In this case the hiring manager called my then current manager to ask what was going on, why I declined (even after I already told him), and basically trying to make me look like I was wasting company time or being rude.
Luckily I got another call later that day offering me a position with a different team, so i didn't have to deal with either of these managers again. Although we are a pay for performance shop, and I feel like the old manager screwed me on my year-end bonus (target is about $7k and I got $1k) and this probably played into that.
Treat it almost like an interview. Write up questions, think about the questions for a while, think about what a good and bad answer looks like. They're probably going to be pretty open ended, and the conversation may be somewhat circuitous, but they will be valuable.
Questions I like to ask are things like:
- Walk me through the process from ideation, spec, code, testing, deployment, maintenance. Who owns each part? How long does each part take? Which people/roles, processes, tools/tech are involved?
- If you left, what would you want to take from this team to your next? What does the team do better than others?
- What do you think the team needs to improve at? What does it do less well than other teams you've been a part of?

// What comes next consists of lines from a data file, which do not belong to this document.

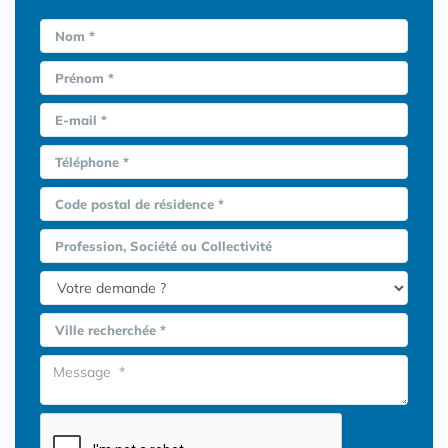
Nom *
Prénom *
E-mail *
Téléphone *
Code postal de résidence *
Profession, Société ou Collectivité
Ville recherchée *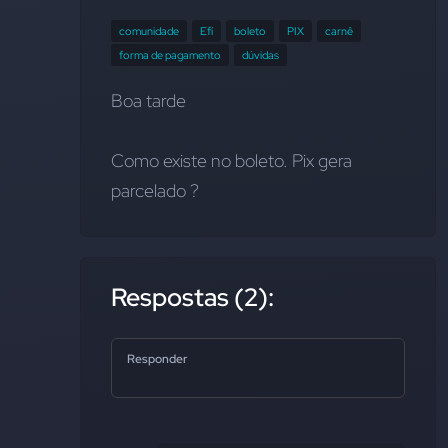
comunidade
Efí
boleto
PIX
carnê
forma de pagamento
dúvidas
Boa tarde
Como existe no boleto. Pix gera 
parcelado ?
Respostas (2):
Responder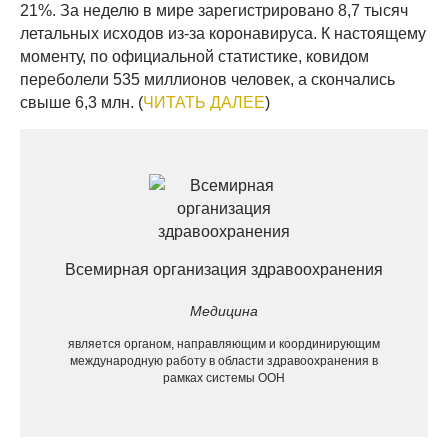
21%. За неделю в мире зарегистрировано 8,7 тысяч
летальных исходов из-за коронавируса. К настоящему
моменту, по официальной статистике, ковидом
переболели 535 миллионов человек, а скончались
свыше 6,3 млн. (
ЧИТАТЬ ДАЛЕЕ
)
Всемирная организация здравоохранения
Медицина
является органом, направляющим и координирующим
международную работу в области здравоохранения в
рамках системы ООН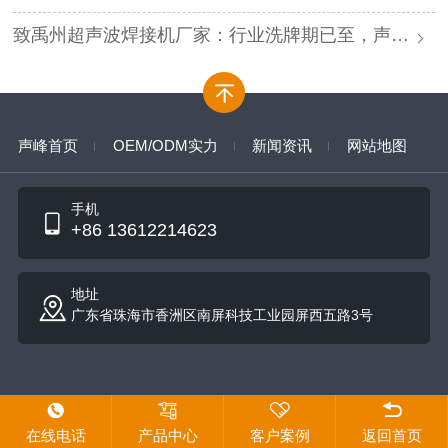
致禹州超声波焊接机厂家：行业洗牌期已至，声峰源头工厂邀您抱团取暖
声峰首页
OEM/ODM实力
新闻资讯
网站地图
手机
+86 13612214623
地址
广东省珠海市香洲区南屏科技工业园屏西五路3号
在线电话
产品中心
客户案例
返回首页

- How does change happen? What mechanisms do you have for change? Can you give some examples of change happening?
- How does the team feel about... Code Review (or anything else you care about)
In addition, same set of questions can also be asked to people who've recently left the organisation.
I'd use the following criteria to filter ex employees:
- Reliable 1st/2nd level connections
- Folks who have shown stability in the past (generally stick to jobs for > 2 years)
Obviously, they'd come with biases. But, talking 2-3 people should also help reliably gather broad culture patterns. Should avoid listening to evidently disgruntled folks.
It will be hard to evaluate the culture from an interview, you'll need to join and spend few months to know better.
If that's what they're for, why is it even synchronous? If all you need is a one sentence status update, asynchronous Slack message would do. But I find that effective standups surface latent details that wouldn't come up asynchronously and also serve as a bonding time for the team
You interview, you like what you see, form a (partially subconscious) opinion about the company/culture, take the job... and then discover some warts that weren't visible.
Now you know to be skeptical any time you interview, and make it your job to _hunt_ for the hidden warts. Ask questions as if the next N years of your happiness at work depend on it! Don't feel satisfied (or take the job) until you have reason to be relatively confident about what culture/situation you're getting into.
Honestly, this is why I'm glad I switched jobs every couple years at the beginning of my career. I've seen a wide range of types of companies (non-profit, agency, corporate, start-up). I've also experienced various cultural problems they don't reveal in the interview process.
Do they act like they have a nailed down process? It actually might be fluid, and they're presenting the current iteration.
Does the interview process not seem very rigorous? You'll have peers who aren't very competent, because the bar is low.
Make the _most_ out of learning from this experience! Make persistent attempts to move the culture in the right direction. Don't be afraid to fail at that. You can still gain a lot of growth from this.